26.8 Arbitration. All disputes arising in connection with this Agreement shall be finally settled by arbitration. The arbitration
shall be held in Zurich, Switzerland and shall be conducted in accordance with the Swiss rules of International Arbitration
(www.swissarbitration.ch) The award rendered by the arbitrators shall be binding upon the Parties and may be entered in
any court having jurisdiction thereof. This provision shall expressly survive termination of this Agreement.

[7] Pursuant to the defendant’s quotation and the plaintiff’s order, on 24 May 2016, the plaintiff received the two
medical machines which were delivered to the University Malaya Medical Centre (‘UMMC’).

[8] A dispute arose between the parties when the defendant demanded for the alleged debt. In the event, due to
non-payment, the defendant terminated the DA through its letter dated 30 August 2017.

[9] Discussions were held thereafter. The defendant contended a settlement was arrived at, and when no
payments were made except for a sum of USD20,000 paid in December 2017, through their solicitors in Taiwan
Page 5 of 16
V Medical Services M Sdn Bhd v Swissray Asia Healthcare Co Ltd, [2023] 7 MLJ 155

issued a second notice of demand dated 12 February 2020 to the plaintiff. When this notice of demand went
unheeded, the statutory notice of demand was sent and hence the filing of this OS.

THE PLAINTIFF’S CASE

[10] Learned counsel for the plaintiff sought to argue that the statutory notice of demand issued by the defendant is
based on a debt disputed on substantial grounds:
(a) the two medical machines were not ‘purchased’ by the plaintiff; the purchase order was allegedly issued
merely to assist the defendant to deliver the machines to the end-user;
(b) the said machines were meant for demonstration and promotional purposes (ie, demonstration units);
(c) the agreement based on the representations emanating from the defendant’s representatives and the
understanding was that only in the event UMMC places a confirmed order, as well as upon registration of
the medical machines under the Medical Device Act 2012; these agreements and understanding are
subsequent conduct after the execution of the DA which varied the DA and as such, the parole evidence
rule do not apply, neither does the entire agreement clause in cl 26.9 of the DA:
(i) the payment terms differ.
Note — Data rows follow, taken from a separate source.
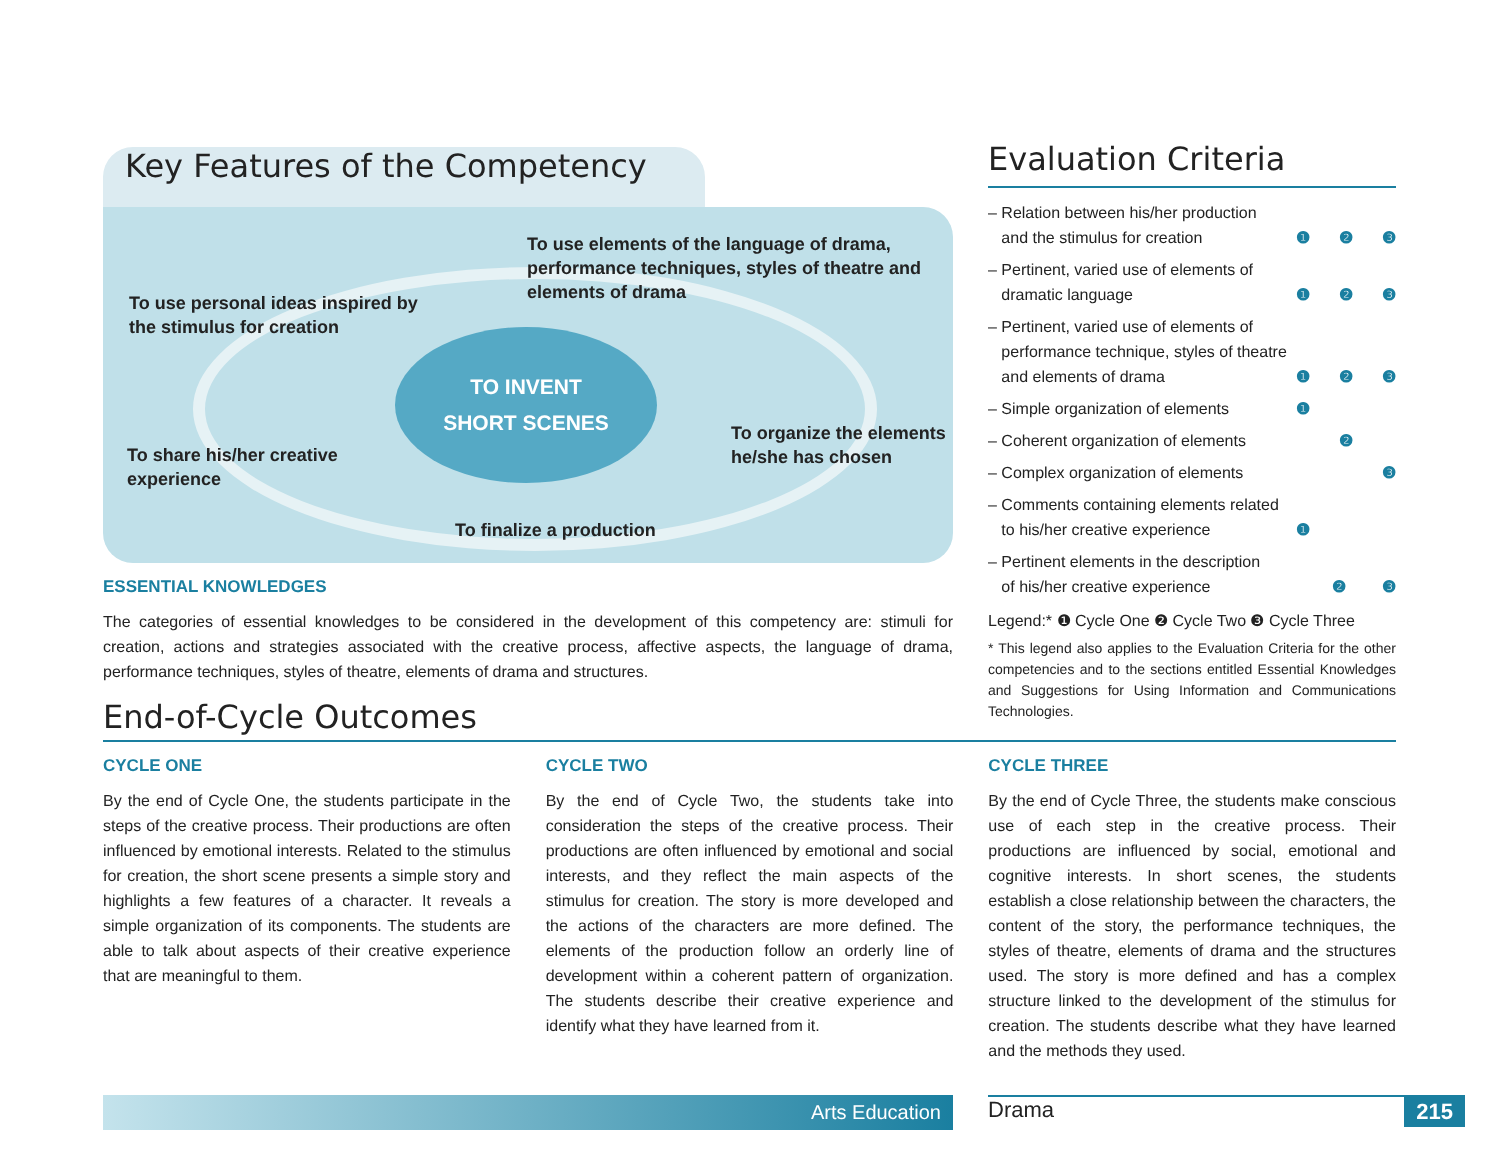Key Features of the Competency
To use elements of the language of drama,
performance techniques, styles of theatre and
elements of drama
To use personal ideas inspired by
the stimulus for creation
TO INVENT
SHORT SCENES
To organize the elements
he/she has chosen
To share his/her creative
experience
To finalize a production
ESSENTIAL KNOWLEDGES
The categories of essential knowledges to be considered in the development of this competency are: stimuli for creation, actions and strategies associated with the creative process, affective aspects, the language of drama, performance techniques, styles of theatre, elements of drama and structures.
End-of-Cycle Outcomes
Evaluation Criteria
– Relation between his/her production
and the stimulus for creation ❶ ❷ ❸
– Pertinent, varied use of elements of
dramatic language ❶ ❷ ❸
– Pertinent, varied use of elements of
performance technique, styles of theatre
and elements of drama ❶ ❷ ❸
– Simple organization of elements ❶
– Coherent organization of elements ❷
– Complex organization of elements ❸
– Comments containing elements related
to his/her creative experience ❶
– Pertinent elements in the description
of his/her creative experience ❷ ❸
Legend:* ❶ Cycle One ❷ Cycle Two ❸ Cycle Three
* This legend also applies to the Evaluation Criteria for the other competencies and to the sections entitled Essential Knowledges and Suggestions for Using Information and Communications Technologies.
CYCLE ONE
By the end of Cycle One, the students participate in the steps of the creative process. Their productions are often influenced by emotional interests. Related to the stimulus for creation, the short scene presents a simple story and highlights a few features of a character. It reveals a simple organization of its components. The students are able to talk about aspects of their creative experience that are meaningful to them.
CYCLE TWO
By the end of Cycle Two, the students take into consideration the steps of the creative process. Their productions are often influenced by emotional and social interests, and they reflect the main aspects of the stimulus for creation. The story is more developed and the actions of the characters are more defined. The elements of the production follow an orderly line of development within a coherent pattern of organization. The students describe their creative experience and identify what they have learned from it.
CYCLE THREE
By the end of Cycle Three, the students make conscious use of each step in the creative process. Their productions are influenced by social, emotional and cognitive interests. In short scenes, the students establish a close relationship between the characters, the content of the story, the performance techniques, the styles of theatre, elements of drama and the structures used. The story is more defined and has a complex structure linked to the development of the stimulus for creation. The students describe what they have learned and the methods they used.
Arts Education Drama 215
Clause 4.3 DA read with Item 4 of Annex D of the DA states that for ‘each
purchase order’, the plaintiff is to pay ‘100% of the purchase price’ ‘within 30 days of acceptance of

[2023] 7 MLJ 155 at 161


the purchase order’ either by wire transfer or by irrevocable letter of credit ‘prior to the shipment’.
However, the terms of the purchase order are ‘Payment #1 = 10% deposit …’;
(ii) the defendant paid for the shipping costs, freight charges and insurance in respect of the delivery of
the two medical machines although Item 8.2. Annex D of the DA states that these costs are at the
plaintiff’s ‘own costs and risk';
(iii) the defendant only issued a performa invoice dated 13 May 2016 expressly stating it was meant for the
use of ‘customs purpose only’. The purported actual invoice back-dated to 26 May 2016, was only
issued on 30 July 2017 ie, one year and five months after the delivery and issuance of the performa
invoice; and
(iv) after the execution of the DA and the issuance of the performa invoice, the defendant sought payment
of the 10% deposit and had not insisted on the 100% payment term.

(d) due to the defendant’s act of terminating the plaintiff in August 2017, the plaintiff has suffered financial loss.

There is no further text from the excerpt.